While Covid cases begin to surge again in Hollywood, it’s a different story nearly 6,000 miles away as the Karlovy Vary International Film Festival kicked off with a bang on Friday night. The prominent Central European festival showed no sign that the pandemic was going to mar yet another edition of the much-loved event as delegates packed into the Hotel Thermal’s Grand Hall for its opening night ceremony and opening night film Superheroes, from Italian director Paolo Genovese.
The 56th edition of the event opened with an unexpected announcement, asking audience members to turn off their phones and start recording as a huge QR code saying “Scan Me” was unveiled on the screen. Delegates were able to watch festival dancers online on their mobile devices via the QR code before they descended onto the stage with an energetic and well-choreographed dance number featuring dramatic flames of fire exploding upwards at the front of the stage.
It was a fitting opening for the cherished boutique festival, very much echoing the sentiments felt earlier this year in Cannes that international film festivals are ready to rise from the ashes of the pandemic.
Festival president Jirí Bartoška opened the nine-day long event saying, “We are living in strange times, and by that, I mean the senseless and cruel war in Ukraine.”
He compared filmmakers to modern Hamlets trying to set right things in a world that seems so off-kilter. Bartoška made it very clear that this year’s Karlovy Vary festival would express “it’s full support of Ukrainian filmmakers,” and pointed to its Works-In-Progress platform for Ukraine’s Odesa Film Festival, which it’s hosting in the town for its Ukrainian friends.
He also went on to talk about the legacy of its legendary former artistic director Eva Zaoralová, who passed away in March at the age of 89, before playing a touching commemoriative video to the audience.
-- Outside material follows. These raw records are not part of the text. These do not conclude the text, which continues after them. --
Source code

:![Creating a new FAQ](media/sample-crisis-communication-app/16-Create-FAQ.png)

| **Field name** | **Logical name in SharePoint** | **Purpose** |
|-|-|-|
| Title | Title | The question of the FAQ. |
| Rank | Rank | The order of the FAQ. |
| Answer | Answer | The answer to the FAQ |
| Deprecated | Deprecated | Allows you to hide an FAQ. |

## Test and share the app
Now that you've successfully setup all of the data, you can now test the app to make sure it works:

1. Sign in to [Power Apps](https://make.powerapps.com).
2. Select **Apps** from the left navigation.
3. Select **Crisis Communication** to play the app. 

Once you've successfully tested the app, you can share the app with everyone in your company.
The Czech journalist and film academic who led the reboot of KVIFF in 1994 will be celebrated at this year with an exhibition of photographs documenting her work.
A host of top names will touch down in the 13thCentury spa town across the next week, including Geoffrey Rush, Benicio Del Toro and Liev Schreiber. Rush will be the recipient of the lifetime achievement Crystal Globe while Del Toro will be lauded with the festival’s president award.
Schreiber, who has Ukrainian roots stemming from his maternal grandfather, will be in town tomorrow to discuss BlueCheck Ukraine, a network he co-founded that vets humanitarian aid organizations for Ukraine as well as acting as a financial conduit to transmit donations. He’ll also be doing a retrospective of his career in a panel on Sunday.
The Karlovy Vary International Film Festival runs July 1-9.